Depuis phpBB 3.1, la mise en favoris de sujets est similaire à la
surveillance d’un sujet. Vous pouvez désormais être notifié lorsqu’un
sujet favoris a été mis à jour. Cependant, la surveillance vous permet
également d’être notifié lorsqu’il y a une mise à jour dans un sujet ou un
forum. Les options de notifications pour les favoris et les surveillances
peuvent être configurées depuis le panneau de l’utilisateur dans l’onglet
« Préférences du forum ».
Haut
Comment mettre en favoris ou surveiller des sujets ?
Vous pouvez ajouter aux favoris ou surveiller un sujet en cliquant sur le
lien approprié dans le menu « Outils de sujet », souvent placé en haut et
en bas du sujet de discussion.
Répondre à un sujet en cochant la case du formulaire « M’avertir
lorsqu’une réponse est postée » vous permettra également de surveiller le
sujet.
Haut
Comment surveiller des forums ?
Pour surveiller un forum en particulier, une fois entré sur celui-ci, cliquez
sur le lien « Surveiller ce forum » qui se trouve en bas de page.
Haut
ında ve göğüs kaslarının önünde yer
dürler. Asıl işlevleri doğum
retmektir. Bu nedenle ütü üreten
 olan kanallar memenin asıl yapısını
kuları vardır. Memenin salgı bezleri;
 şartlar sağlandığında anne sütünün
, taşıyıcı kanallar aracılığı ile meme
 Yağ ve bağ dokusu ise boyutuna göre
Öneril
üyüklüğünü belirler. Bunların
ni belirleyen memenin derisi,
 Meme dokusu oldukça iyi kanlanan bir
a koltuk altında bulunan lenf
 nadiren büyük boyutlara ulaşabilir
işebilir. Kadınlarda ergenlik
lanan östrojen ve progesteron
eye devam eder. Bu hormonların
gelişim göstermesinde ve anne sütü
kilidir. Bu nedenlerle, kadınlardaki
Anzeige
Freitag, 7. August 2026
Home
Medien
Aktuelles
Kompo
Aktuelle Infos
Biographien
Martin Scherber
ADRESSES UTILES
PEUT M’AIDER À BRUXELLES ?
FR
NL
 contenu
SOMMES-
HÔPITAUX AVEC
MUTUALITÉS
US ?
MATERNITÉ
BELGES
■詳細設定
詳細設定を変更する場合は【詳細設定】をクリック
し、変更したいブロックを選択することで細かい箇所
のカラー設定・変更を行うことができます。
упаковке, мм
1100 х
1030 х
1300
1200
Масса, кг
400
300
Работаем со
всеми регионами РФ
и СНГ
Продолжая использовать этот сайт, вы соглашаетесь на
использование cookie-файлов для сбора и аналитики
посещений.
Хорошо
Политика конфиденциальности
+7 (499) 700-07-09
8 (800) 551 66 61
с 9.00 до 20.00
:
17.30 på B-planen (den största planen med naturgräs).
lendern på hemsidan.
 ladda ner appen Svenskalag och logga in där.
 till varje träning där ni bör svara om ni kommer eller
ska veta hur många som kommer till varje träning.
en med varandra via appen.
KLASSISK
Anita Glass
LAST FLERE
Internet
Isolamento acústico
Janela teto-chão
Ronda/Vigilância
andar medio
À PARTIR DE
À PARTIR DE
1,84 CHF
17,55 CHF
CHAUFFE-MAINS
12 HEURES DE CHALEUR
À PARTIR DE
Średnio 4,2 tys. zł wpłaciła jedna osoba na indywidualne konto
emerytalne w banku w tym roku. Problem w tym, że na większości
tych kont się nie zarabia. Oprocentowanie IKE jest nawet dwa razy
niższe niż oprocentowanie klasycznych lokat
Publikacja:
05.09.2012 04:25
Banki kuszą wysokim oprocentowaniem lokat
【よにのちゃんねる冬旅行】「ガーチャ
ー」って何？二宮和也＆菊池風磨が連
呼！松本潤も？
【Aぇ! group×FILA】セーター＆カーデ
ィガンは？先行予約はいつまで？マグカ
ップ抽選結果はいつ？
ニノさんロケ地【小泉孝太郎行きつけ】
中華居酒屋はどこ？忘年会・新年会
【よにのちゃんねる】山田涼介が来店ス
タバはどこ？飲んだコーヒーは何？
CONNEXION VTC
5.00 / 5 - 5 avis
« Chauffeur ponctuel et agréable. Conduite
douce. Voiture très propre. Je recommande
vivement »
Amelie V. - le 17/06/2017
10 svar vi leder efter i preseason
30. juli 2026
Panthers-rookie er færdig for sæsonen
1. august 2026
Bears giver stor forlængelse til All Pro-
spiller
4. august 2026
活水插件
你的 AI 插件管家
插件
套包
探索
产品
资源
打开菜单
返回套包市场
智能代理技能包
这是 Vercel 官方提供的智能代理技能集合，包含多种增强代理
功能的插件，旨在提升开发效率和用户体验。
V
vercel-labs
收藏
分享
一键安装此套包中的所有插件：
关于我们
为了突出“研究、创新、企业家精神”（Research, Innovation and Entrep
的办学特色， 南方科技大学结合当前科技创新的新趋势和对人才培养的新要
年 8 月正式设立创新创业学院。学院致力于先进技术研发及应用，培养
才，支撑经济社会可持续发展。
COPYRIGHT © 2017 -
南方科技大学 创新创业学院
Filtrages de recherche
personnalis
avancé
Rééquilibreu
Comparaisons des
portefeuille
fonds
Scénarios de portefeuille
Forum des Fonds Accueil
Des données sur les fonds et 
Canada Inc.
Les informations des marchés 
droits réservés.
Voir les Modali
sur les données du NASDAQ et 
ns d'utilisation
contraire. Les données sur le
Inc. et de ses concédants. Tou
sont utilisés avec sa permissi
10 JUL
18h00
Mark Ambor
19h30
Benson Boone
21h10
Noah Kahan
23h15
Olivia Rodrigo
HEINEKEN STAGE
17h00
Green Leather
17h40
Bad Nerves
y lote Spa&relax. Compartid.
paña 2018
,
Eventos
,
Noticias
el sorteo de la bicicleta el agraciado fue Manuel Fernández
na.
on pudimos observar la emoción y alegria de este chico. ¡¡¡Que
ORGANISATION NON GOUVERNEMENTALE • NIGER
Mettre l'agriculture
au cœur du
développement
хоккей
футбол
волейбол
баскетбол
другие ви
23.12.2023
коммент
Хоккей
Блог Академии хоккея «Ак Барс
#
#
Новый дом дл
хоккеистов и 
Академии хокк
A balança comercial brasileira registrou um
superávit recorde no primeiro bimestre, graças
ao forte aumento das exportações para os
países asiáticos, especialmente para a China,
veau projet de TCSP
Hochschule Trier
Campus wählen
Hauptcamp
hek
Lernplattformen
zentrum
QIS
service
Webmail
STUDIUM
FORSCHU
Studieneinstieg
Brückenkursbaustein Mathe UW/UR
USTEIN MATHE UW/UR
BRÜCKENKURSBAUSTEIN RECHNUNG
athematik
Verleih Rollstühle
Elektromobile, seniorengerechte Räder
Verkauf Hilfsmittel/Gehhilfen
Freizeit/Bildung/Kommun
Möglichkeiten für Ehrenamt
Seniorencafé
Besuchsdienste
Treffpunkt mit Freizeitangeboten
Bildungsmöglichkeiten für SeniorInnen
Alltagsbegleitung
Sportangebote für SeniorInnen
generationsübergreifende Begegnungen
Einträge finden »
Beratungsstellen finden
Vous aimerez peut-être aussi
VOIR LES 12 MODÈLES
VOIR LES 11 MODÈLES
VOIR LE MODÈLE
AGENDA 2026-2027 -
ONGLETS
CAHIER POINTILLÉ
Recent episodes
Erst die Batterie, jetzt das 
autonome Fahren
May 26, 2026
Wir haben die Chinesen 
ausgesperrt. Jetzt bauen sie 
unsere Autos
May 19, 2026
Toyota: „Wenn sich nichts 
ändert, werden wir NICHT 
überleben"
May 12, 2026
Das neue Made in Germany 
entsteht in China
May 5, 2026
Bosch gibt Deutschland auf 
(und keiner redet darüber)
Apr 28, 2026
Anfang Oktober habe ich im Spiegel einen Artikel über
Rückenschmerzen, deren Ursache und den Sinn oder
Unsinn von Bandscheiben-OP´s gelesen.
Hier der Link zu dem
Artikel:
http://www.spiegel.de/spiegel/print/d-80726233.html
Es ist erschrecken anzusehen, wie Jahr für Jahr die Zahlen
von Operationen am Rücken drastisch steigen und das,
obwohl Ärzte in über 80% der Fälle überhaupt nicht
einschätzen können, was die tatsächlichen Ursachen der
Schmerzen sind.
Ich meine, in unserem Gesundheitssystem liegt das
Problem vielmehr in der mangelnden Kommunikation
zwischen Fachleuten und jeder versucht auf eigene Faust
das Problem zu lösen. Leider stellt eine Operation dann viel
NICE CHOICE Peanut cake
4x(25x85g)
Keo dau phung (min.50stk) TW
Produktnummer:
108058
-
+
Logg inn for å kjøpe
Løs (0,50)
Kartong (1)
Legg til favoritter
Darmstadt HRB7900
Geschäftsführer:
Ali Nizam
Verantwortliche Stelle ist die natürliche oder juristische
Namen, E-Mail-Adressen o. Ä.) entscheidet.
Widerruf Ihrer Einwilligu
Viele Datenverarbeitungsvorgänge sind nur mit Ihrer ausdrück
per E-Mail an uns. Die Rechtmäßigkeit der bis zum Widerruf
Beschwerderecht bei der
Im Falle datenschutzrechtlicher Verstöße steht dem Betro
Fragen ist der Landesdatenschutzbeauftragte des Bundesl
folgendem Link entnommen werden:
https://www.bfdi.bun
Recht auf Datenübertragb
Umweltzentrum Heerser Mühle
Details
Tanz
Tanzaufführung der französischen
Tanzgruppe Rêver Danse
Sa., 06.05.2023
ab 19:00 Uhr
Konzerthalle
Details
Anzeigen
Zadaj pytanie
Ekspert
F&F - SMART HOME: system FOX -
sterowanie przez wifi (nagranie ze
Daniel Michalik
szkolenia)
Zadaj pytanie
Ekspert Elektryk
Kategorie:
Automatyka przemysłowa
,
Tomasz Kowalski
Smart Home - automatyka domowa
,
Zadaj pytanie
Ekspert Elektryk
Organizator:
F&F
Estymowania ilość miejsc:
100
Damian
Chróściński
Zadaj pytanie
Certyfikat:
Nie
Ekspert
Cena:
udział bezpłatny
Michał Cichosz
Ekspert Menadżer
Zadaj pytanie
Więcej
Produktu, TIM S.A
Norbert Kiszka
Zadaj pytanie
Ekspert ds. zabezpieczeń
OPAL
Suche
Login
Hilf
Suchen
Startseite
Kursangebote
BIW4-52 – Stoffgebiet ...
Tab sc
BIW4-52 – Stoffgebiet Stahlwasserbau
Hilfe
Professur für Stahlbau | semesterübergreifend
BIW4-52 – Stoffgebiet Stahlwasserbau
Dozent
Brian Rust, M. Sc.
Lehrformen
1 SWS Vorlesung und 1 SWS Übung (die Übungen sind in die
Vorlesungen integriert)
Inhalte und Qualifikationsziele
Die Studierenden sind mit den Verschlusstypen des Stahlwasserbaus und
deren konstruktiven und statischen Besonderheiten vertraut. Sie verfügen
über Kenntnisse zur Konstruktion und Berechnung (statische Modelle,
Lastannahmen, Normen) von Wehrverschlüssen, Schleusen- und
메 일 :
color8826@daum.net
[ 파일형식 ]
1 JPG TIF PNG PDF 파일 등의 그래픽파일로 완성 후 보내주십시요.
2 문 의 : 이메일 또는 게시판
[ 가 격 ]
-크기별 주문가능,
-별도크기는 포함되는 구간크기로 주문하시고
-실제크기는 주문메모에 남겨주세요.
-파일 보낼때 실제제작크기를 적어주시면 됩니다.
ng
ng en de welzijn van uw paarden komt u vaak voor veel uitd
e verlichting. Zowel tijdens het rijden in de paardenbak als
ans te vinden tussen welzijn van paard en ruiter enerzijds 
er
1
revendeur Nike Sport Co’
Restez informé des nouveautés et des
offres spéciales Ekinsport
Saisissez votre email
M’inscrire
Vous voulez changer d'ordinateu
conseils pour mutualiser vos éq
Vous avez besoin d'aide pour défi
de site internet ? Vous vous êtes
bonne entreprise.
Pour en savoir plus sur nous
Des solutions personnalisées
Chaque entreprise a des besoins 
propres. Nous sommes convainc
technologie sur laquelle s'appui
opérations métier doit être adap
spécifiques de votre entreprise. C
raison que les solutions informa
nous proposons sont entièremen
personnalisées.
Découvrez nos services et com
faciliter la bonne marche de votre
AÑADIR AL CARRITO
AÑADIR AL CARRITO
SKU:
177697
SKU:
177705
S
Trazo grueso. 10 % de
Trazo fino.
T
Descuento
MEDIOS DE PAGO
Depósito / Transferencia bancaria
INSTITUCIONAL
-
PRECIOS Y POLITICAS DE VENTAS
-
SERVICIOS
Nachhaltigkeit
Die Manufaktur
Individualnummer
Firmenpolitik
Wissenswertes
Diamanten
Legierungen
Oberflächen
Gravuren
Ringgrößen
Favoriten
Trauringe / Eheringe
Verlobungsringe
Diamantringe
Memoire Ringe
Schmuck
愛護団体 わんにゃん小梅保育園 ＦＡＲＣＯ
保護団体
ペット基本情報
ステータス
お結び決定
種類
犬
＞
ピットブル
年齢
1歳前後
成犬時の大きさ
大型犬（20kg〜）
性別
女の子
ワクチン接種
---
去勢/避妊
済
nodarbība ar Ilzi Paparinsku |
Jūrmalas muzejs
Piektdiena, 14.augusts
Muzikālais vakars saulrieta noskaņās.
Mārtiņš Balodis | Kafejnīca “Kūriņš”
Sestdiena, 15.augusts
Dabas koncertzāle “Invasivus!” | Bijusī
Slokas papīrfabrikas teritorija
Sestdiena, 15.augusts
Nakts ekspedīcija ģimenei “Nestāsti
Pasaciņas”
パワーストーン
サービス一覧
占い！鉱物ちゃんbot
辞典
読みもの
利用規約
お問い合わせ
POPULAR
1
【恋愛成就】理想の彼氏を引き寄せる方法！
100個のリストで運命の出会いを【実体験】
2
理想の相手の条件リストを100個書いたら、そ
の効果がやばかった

# Problem
Copy the lines of the material word for word, starting at its first line and ending at the line that contains "également d’être notifié", with both included.

# Task output
Depuis phpBB 3.1, la mise en favoris de sujets est similaire à la
surveillance d’un sujet. Vous pouvez désormais être notifié lorsqu’un
sujet favoris a été mis à jour. Cependant, la surveillance vous permet
également d’être notifié lorsqu’il y a une mise à jour dans un sujet ou un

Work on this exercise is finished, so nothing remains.